In their nothingness to molecules to life to man view, my conversion from atheism to trusting in the life, death and resurrection of Jesus is solely due to Darwinian evolution (or some such thing), so why would they criticize what their worldview created?
Also, in Christianity, we are not acting properly because we think it will gain us entrance into Heaven. No amount of good deeds can undo my countless sins against God. We act differently because God has changed us and out of gratitude for what Jesus did for us. We believe He is God in flesh and that we should see the world as He does and act accordingly.
Atheists acting well are doing it for exactly the right reasons — compassion, empathy, and knowing what is right with having it threatened into us with a big stick (hell etc.).
But on atheism you have no reason to say those are the “right” things.

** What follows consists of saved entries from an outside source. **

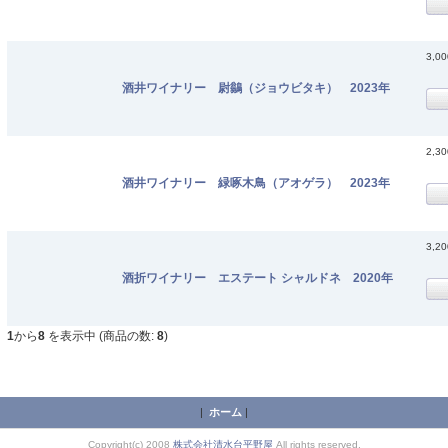
3,0
酒井ワイナリー 尉鶲（ジョウビタキ） 2023年
2,3
酒井ワイナリー 緑啄木鳥（アオゲラ） 2023年
3,2
酒折ワイナリー エステート シャルドネ 2020年
1
から
8
を表示中 (商品の数:
8
)
|
ホーム
|
Copyright(c) 2008
株式会社清水台平野屋
All rights reserved.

Speaking of not having to answer for your actions: if you believe in a biblical god, you can be a ten time murderer and as long as you accept Jesus etc. you go to heaven. An atheist who murders no-one and acts charitably all their lives, but doesn’t accept Jesus or whatever nonsense it is, goes to hell. THAT is not having to account for your actions, or in fact, the very opposite. Your god is a sick joke and to dress it as morality is wrong wrong wrong.

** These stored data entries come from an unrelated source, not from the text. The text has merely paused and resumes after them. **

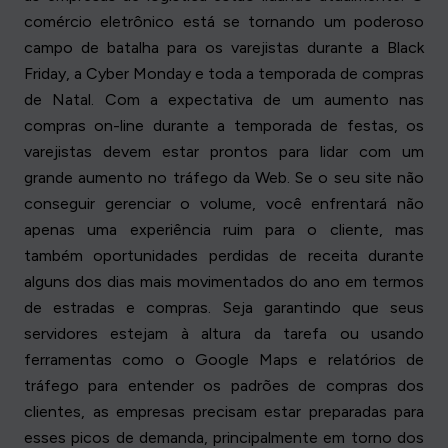
comércio eletrônico está se tornando um poderoso
campo de batalha para os varejistas durante a Black
Friday, a Cyber Monday e toda a temporada de compras
de Natal. Com a expectativa de um aumento nas
compras on-line durante a temporada de festas, os
varejistas devem estar prontos para lidar com um
grande aumento no tráfego da Web. Se o seu site não
conseguir gerenciar o volume, você enfrentará não
apenas uma experiência ruim para o cliente, mas
também oportunidades perdidas de receita durante
alguns dos dias mais movimentados do ano em termos
de estradas e compras. Seja garantindo que seus
servidores estejam à altura da tarefa ou usando
ferramentas como o Google Maps e relatórios de
tráfego para entender os padrões de compras dos
clientes, as empresas precisam estar preparadas para
esses picos de demanda, principalmente em torno dos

Technically, you are right. Grace, by definition, isn’t fair. If you want fairness, you’ll get it. You will be punished in Hell for your sins. That is fair. If you want unfairness, then trust in Jesus and how He paid for your sins on the cross. Was that fair for him to pay the penalty I deserved? Not at all. But I’m eternally grateful for it.

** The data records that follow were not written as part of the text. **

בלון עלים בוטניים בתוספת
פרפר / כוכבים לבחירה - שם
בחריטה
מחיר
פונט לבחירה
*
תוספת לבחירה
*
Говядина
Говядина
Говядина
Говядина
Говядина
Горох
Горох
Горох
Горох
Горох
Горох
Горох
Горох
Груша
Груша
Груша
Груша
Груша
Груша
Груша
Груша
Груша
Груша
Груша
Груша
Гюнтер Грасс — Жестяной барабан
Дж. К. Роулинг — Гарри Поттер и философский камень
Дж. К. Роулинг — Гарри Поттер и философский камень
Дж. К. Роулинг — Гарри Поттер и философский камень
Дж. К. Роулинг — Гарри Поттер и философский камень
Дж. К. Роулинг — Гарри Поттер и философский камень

If your god actually exists, then they’re welcome to actually show up and communicate with us. But if they exist and are doing an extremely good impression of not existing by hiding, then they might as well not exist at all at this point.
He did show up. We killed him.
He also reveals himself through the Bible. I highly encourage you to read it carefully, even if it is just so you can be more effective at criticizing us.
Something being right, or not wrong, in a book doesn’t make everything the book claims correct. Lots of stars, yes. Doesn’t prove that the bits about a god are true.
I agree. My claim wasn’t that one true statement makes everything in the book true. It was merely that this was a rather significant claim and one that, in my experience, is completely (and conveniently?) ignored by skeptics. Seems like in fairness they’d want to give some credit for it.
On the flip side, I assume you’d agree that even if a book contained errors that other parts could be true and would have to be evaluated as such. I believe in the inerrancy of the original writings of the Bible, but I don’t need to prove that to share the good news of Jesus’ life, death and resurrection with people. We have plenty of evidence to point to.
The point of this post is spot-on — it’s a good point which I hadn’t paid much attention to in the past. “Bronze-age” does seem like a lazy slur. The fact that it is used doesn’t mean the people who are using it are wrong, either, but yes, it’s lazy.
Thanks, I appreciate that. I don’t like when either side uses cheap sound bites to dismiss the others.
If there was a god defining good and evil, it’s just as arbitrary as man defining it. If there is some notion of good that is higher than a god, then god isn’t defining it. So which is it?
I think you may be referring to something known as the Euthryphro Dilemma (I’m sure I misspelled that!). The answer is that God doesn’t “make” good and He also doesn’t sit under “good” in the sense that He is under authority to some standard. Good is simply part of his essence.
Plus, christians regularly “redefine what is good” themselves, in theory, by overriding god/Jesus in the bible, by (rightly!) ignoring the morally repugnant parts of the bible. So is god actually god or not?
I look at it differently. God is good, all the time. It is part of his essence. In our fallen nature we may misunderstand him, but that doesn’t mean He isn’t good.
There are plenty of morally repugnant things in the Bible, as an overarching theme is that we are fallen sinners in desperate need of a Savior. The Bible records many such acts. But God is perfectly holy and sovereign and just, so He can punish as He sees fit.